Data provided:
————————

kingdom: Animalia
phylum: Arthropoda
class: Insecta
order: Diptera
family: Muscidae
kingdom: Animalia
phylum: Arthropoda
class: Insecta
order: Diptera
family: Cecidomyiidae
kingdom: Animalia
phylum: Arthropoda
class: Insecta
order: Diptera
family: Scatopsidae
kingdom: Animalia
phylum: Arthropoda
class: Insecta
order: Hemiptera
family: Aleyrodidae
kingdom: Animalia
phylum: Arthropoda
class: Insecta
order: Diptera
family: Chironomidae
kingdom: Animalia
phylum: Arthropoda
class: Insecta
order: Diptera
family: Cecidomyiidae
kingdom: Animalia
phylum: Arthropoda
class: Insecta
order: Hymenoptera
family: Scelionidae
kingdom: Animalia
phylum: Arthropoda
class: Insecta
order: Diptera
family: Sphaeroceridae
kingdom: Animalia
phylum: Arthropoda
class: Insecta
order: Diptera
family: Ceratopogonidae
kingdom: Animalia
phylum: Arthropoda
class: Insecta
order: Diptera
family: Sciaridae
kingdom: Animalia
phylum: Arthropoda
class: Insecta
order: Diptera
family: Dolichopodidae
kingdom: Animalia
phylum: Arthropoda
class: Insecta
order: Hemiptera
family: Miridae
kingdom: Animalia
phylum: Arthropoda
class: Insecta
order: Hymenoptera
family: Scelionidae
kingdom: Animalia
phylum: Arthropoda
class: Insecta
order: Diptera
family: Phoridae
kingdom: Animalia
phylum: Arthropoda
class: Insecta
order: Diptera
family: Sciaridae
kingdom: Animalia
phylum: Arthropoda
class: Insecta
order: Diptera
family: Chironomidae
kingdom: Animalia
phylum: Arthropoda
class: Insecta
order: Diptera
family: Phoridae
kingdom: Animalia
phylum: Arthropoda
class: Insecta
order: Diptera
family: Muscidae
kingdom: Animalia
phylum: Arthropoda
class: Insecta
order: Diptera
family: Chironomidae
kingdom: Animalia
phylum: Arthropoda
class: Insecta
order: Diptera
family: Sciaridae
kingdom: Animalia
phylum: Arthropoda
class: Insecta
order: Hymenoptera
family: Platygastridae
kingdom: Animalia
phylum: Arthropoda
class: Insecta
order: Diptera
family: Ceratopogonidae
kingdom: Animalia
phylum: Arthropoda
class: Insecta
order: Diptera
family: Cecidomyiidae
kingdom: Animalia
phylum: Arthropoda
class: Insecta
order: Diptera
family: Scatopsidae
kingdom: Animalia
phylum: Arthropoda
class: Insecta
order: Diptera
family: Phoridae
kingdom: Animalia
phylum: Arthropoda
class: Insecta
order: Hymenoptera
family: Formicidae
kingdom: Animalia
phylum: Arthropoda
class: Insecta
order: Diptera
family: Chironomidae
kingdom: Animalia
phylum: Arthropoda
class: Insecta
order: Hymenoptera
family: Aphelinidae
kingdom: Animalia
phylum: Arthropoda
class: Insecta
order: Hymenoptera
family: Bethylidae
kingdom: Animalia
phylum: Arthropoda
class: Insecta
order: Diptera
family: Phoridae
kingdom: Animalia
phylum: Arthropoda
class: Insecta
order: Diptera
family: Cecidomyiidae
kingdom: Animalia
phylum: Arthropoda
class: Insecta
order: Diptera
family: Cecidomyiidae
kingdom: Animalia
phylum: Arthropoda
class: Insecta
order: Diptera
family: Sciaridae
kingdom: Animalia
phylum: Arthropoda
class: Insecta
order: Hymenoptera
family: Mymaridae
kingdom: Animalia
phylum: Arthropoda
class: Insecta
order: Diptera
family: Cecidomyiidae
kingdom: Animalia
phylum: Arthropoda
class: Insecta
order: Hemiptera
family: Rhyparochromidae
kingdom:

————————

Job:
Please put the lines from all the records above into a Markdown table with two columns, Number and Line, giving each line its own numbered row and leaving out blank lines.

Complete answer:
| Number | Line |
|---|---|
| 1 | kingdom: Animalia |
| 2 | phylum: Arthropoda |
| 3 | class: Insecta |
| 4 | order: Diptera |
| 5 | family: Muscidae |
| 6 | kingdom: Animalia |
| 7 | phylum: Arthropoda |
| 8 | class: Insecta |
| 9 | order: Diptera |
| 10 | family: Cecidomyiidae |
| 11 | kingdom: Animalia |
| 12 | phylum: Arthropoda |
| 13 | class: Insecta |
| 14 | order: Diptera |
| 15 | family: Scatopsidae |
| 16 | kingdom: Animalia |
| 17 | phylum: Arthropoda |
| 18 | class: Insecta |
| 19 | order: Hemiptera |
| 20 | family: Aleyrodidae |
| 21 | kingdom: Animalia |
| 22 | phylum: Arthropoda |
| 23 | class: Insecta |
| 24 | order: Diptera |
| 25 | family: Chironomidae |
| 26 | kingdom: Animalia |
| 27 | phylum: Arthropoda |
| 28 | class: Insecta |
| 29 | order: Diptera |
| 30 | family: Cecidomyiidae |
| 31 | kingdom: Animalia |
| 32 | phylum: Arthropoda |
| 33 | class: Insecta |
| 34 | order: Hymenoptera |
| 35 | family: Scelionidae |
| 36 | kingdom: Animalia |
| 37 | phylum: Arthropoda |
| 38 | class: Insecta |
| 39 | order: Diptera |
| 40 | family: Sphaeroceridae |
| 41 | kingdom: Animalia |
| 42 | phylum: Arthropoda |
| 43 | class: Insecta |
| 44 | order: Diptera |
| 45 | family: Ceratopogonidae |
| 46 | kingdom: Animalia |
| 47 | phylum: Arthropoda |
| 48 | class: Insecta |
| 49 | order: Diptera |
| 50 | family: Sciaridae |
| 51 | kingdom: Animalia |
| 52 | phylum: Arthropoda |
| 53 | class: Insecta |
| 54 | order: Diptera |
| 55 | family: Dolichopodidae |
| 56 | kingdom: Animalia |
| 57 | phylum: Arthropoda |
| 58 | class: Insecta |
| 59 | order: Hemiptera |
| 60 | family: Miridae |
| 61 | kingdom: Animalia |
| 62 | phylum: Arthropoda |
| 63 | class: Insecta |
| 64 | order: Hymenoptera |
| 65 | family: Scelionidae |
| 66 | kingdom: Animalia |
| 67 | phylum: Arthropoda |
| 68 | class: Insecta |
| 69 | order: Diptera |
| 70 | family: Phoridae |
| 71 | kingdom: Animalia |
| 72 | phylum: Arthropoda |
| 73 | class: Insecta |
| 74 | order: Diptera |
| 75 | family: Sciaridae |
| 76 | kingdom: Animalia |
| 77 | phylum: Arthropoda |
| 78 | class: Insecta |
| 79 | order: Diptera |
| 80 | family: Chironomidae |
| 81 | kingdom: Animalia |
| 82 | phylum: Arthropoda |
| 83 | class: Insecta |
| 84 | order: Diptera |
| 85 | family: Phoridae |
| 86 | kingdom: Animalia |
| 87 | phylum: Arthropoda |
| 88 | class: Insecta |
| 89 | order: Diptera |
| 90 | family: Muscidae |
| 91 | kingdom: Animalia |
| 92 | phylum: Arthropoda |
| 93 | class: Insecta |
| 94 | order: Diptera |
| 95 | family: Chironomidae |
| 96 | kingdom: Animalia |
| 97 | phylum: Arthropoda |
| 98 | class: Insecta |
| 99 | order: Diptera |
| 100 | family: Sciaridae |
| 101 | kingdom: Animalia |
| 102 | phylum: Arthropoda |
| 103 | class: Insecta |
| 104 | order: Hymenoptera |
| 105 | family: Platygastridae |
| 106 | kingdom: Animalia |
| 107 | phylum: Arthropoda |
| 108 | class: Insecta |
| 109 | order: Diptera |
| 110 | family: Ceratopogonidae |
| 111 | kingdom: Animalia |
| 112 | phylum: Arthropoda |
| 113 | class: Insecta |
| 114 | order: Diptera |
| 115 | family: Cecidomyiidae |
| 116 | kingdom: Animalia |
| 117 | phylum: Arthropoda |
| 118 | class: Insecta |
| 119 | order: Diptera |
| 120 | family: Scatopsidae |
| 121 | kingdom: Animalia |
| 122 | phylum: Arthropoda |
| 123 | class: Insecta |
| 124 | order: Diptera |
| 125 | family: Phoridae |
| 126 | kingdom: Animalia |
| 127 | phylum: Arthropoda |
| 128 | class: Insecta |
| 129 | order: Hymenoptera |
| 130 | family: Formicidae |
| 131 | kingdom: Animalia |
| 132 | phylum: Arthropoda |
| 133 | class: Insecta |
| 134 | order: Diptera |
| 135 | family: Chironomidae |
| 136 | kingdom: Animalia |
| 137 | phylum: Arthropoda |
| 138 | class: Insecta |
| 139 | order: Hymenoptera |
| 140 | family: Aphelinidae |
| 141 | kingdom: Animalia |
| 142 | phylum: Arthropoda |
| 143 | class: Insecta |
| 144 | order: Hymenoptera |
| 145 | family: Bethylidae |
| 146 | kingdom: Animalia |
| 147 | phylum: Arthropoda |
| 148 | class: Insecta |
| 149 | order: Diptera |
| 150 | family: Phoridae |
| 151 | kingdom: Animalia |
| 152 | phylum: Arthropoda |
| 153 | class: Insecta |
| 154 | order: Diptera |
| 155 | family: Cecidomyiidae |
| 156 | kingdom: Animalia |
| 157 | phylum: Arthropoda |
| 158 | class: Insecta |
| 159 | order: Diptera |
| 160 | family: Cecidomyiidae |
| 161 | kingdom: Animalia |
| 162 | phylum: Arthropoda |
| 163 | class: Insecta |
| 164 | order: Diptera |
| 165 | family: Sciaridae |
| 166 | kingdom: Animalia |
| 167 | phylum: Arthropoda |
| 168 | class: Insecta |
| 169 | order: Hymenoptera |
| 170 | family: Mymaridae |
| 171 | kingdom: Animalia |
| 172 | phylum: Arthropoda |
| 173 | class: Insecta |
| 174 | order: Diptera |
| 175 | family: Cecidomyiidae |
| 176 | kingdom: Animalia |
| 177 | phylum: Arthropoda |
| 178 | class: Insecta |
| 179 | order: Hemiptera |
| 180 | family: Rhyparochromidae |
| 181 | kingdom: |